In a small town outside Sao Paulo, a Molotov cocktail recently was thrown outside a synagogue and graffiti with the words “Jews Go Home” was scrawled on the wall, he said.

Turpin said there also have been various anti-war demonstrations in Brazil that excoriated not just Israel but Jews.

Compounding fears in Latin America were recent comments by Venezuelan President Hugo Chavez calling Israel’s attacks in Lebanon “genocide” and comparing Israeli actions to those of Hitler.

Chavez’s comments came after he assured Singer at a meeting last month that he would help protect Venezuela’s Jewish community.

Alexander Mashkevich, president of the Euro-Asian Jewish Congress, blamed the media for fomenting anti-Israel and anti-Jewish sentiment.

“Anti-Semitism is growing and we have felt it grow especially now, during the last war, and the main reason is the media.

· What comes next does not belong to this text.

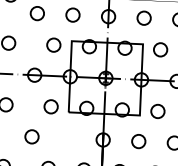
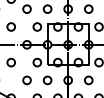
circle: (67, 138) -> (47, 80), added

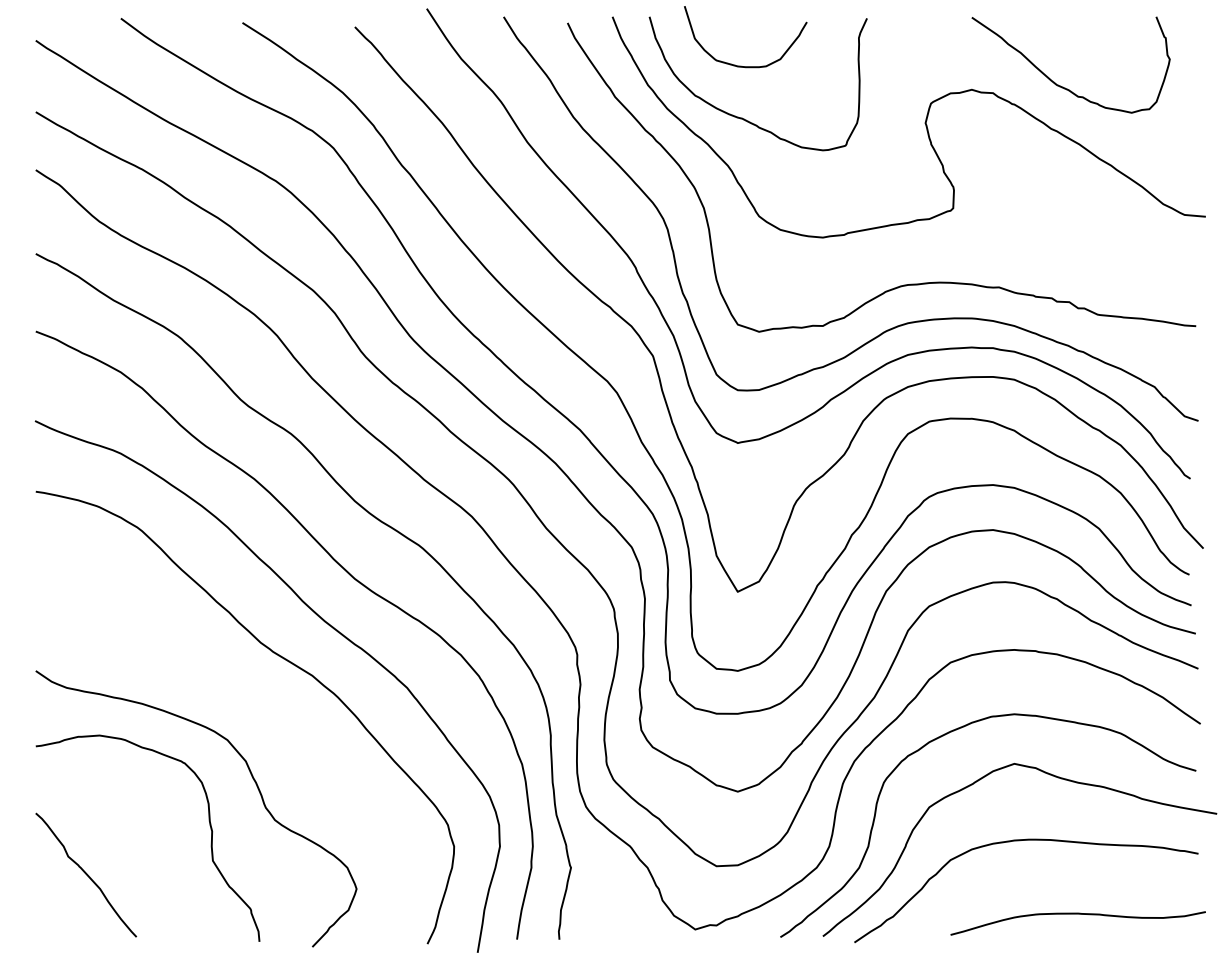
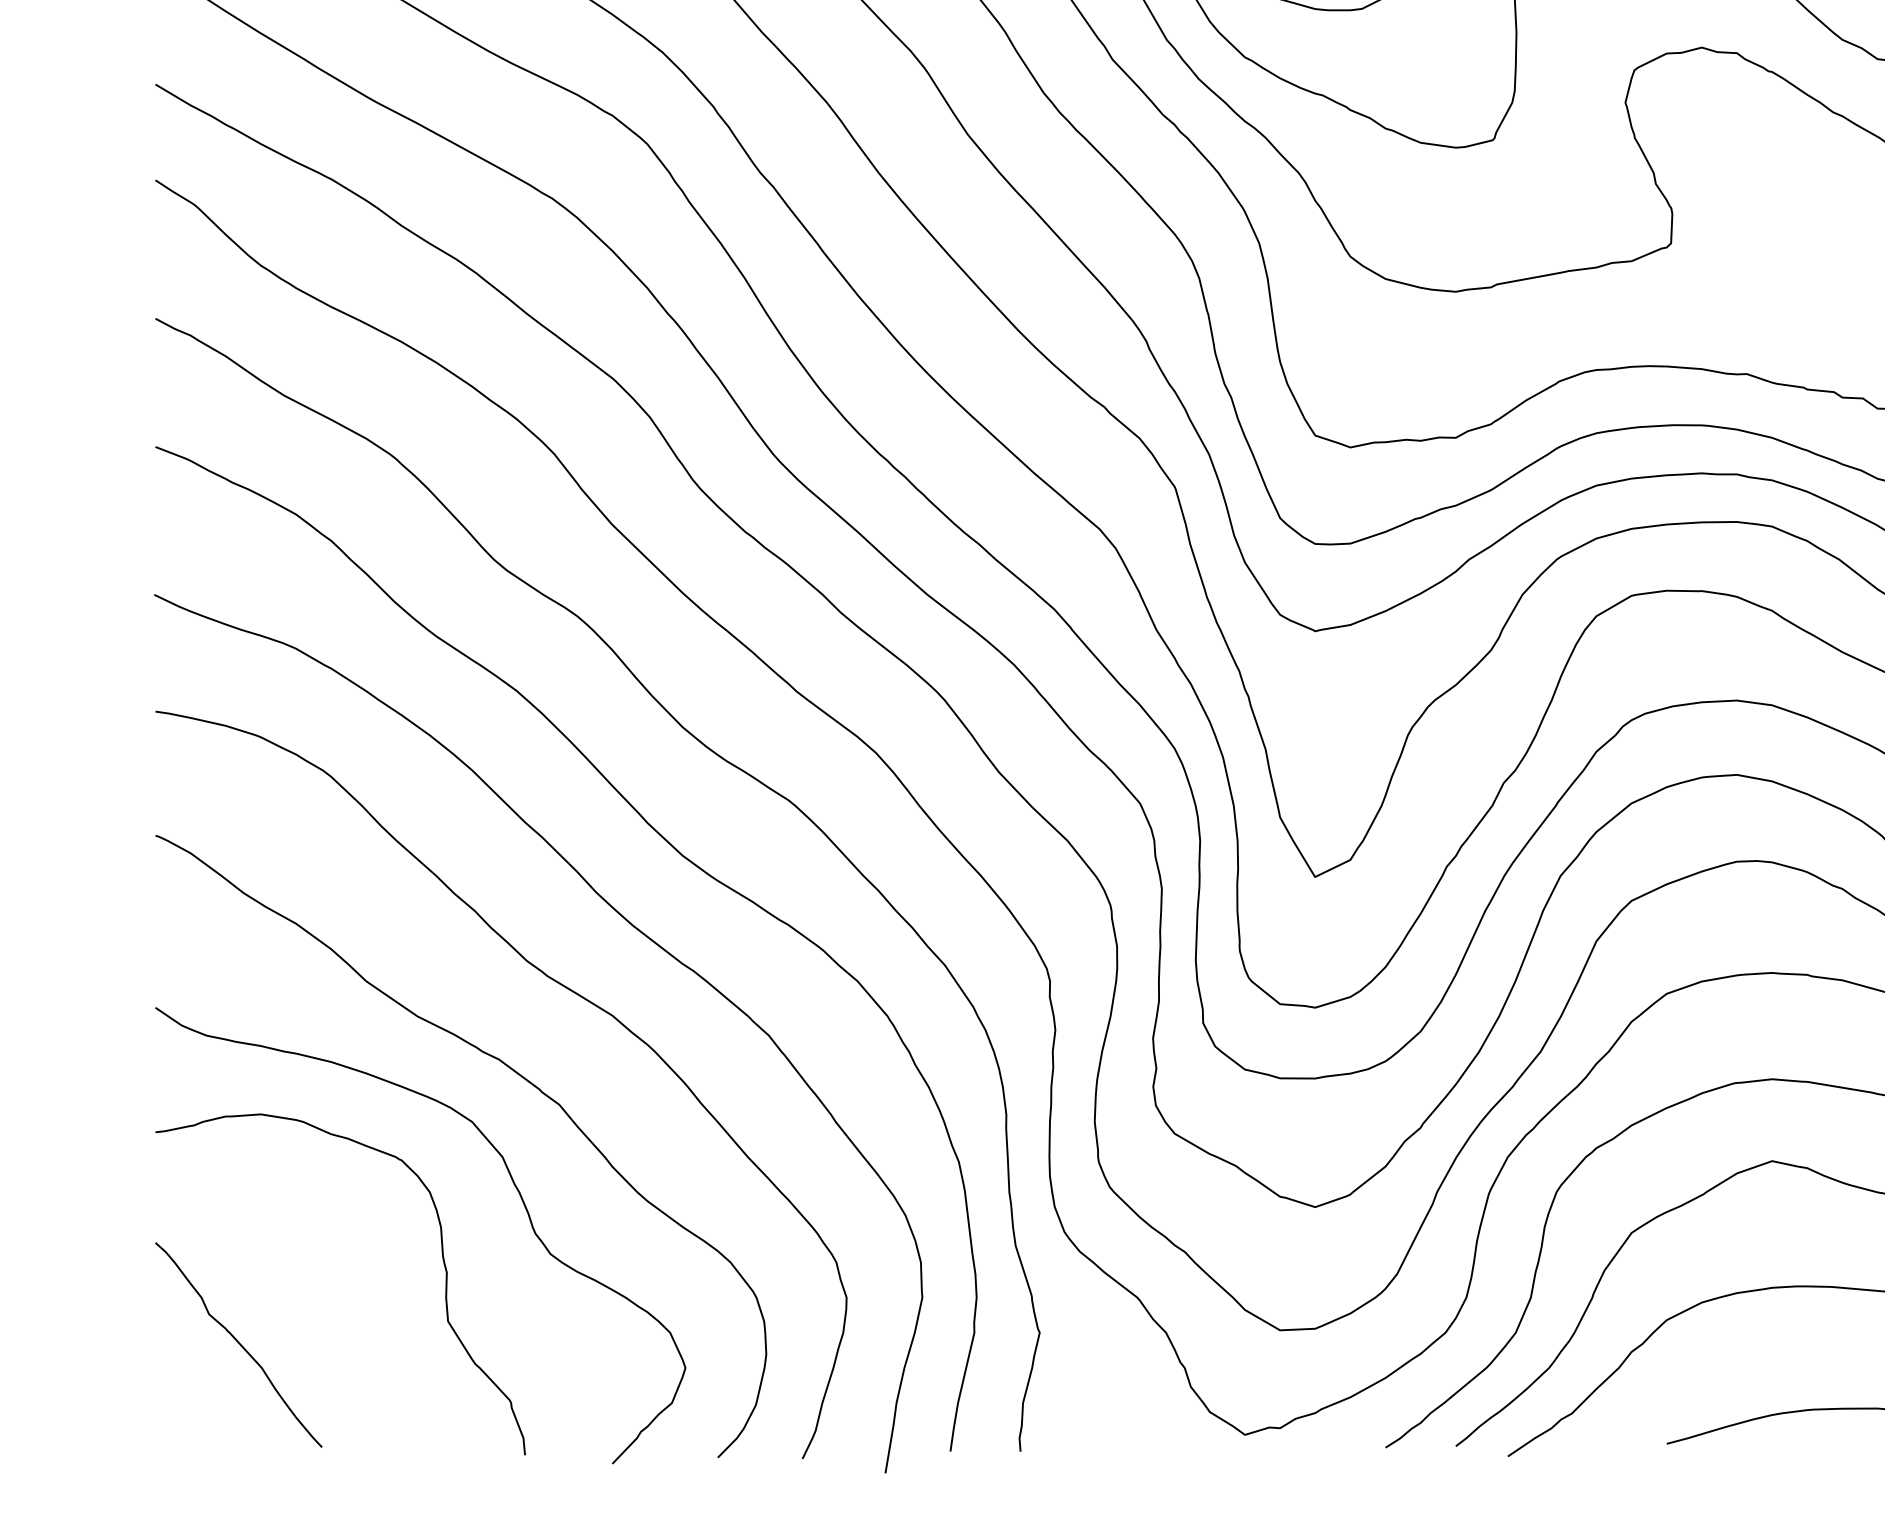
curve: (251, 709) -> (511, 1071), added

All the television channels gave information about Lebanon and the killing of civilians there,” he said, while very little attention was paid to Israelis suffering Hezbollah rocket attacks.

“Thank God in our region there have been no attacks and no concrete aggression,” he said. “It’s more a feeling and a general atmosphere” of hostility.

In Europe, there have been scattered anti-Semitic incidents since the war began, said Serge Cwajgenbaum, secretary-general of the European Jewish Congress.

But Wistrich suggested that anti-Semitic incidents were on the rise in Europe, pointing to a study that showed a dramatic increase in anti-Semitic incidents in Britain following the outbreak of the war July 12.

Wistrich was critical of European Jewish leaders, saying many weren’t vocal enough in their defense of Israel during the war. He also criticized European Jews who tried to distance themselves from Israel by taking out newspaper ads condemning the Jewish state.

Neither approach works in the long term to stem anti-Jewish sentiment, he said.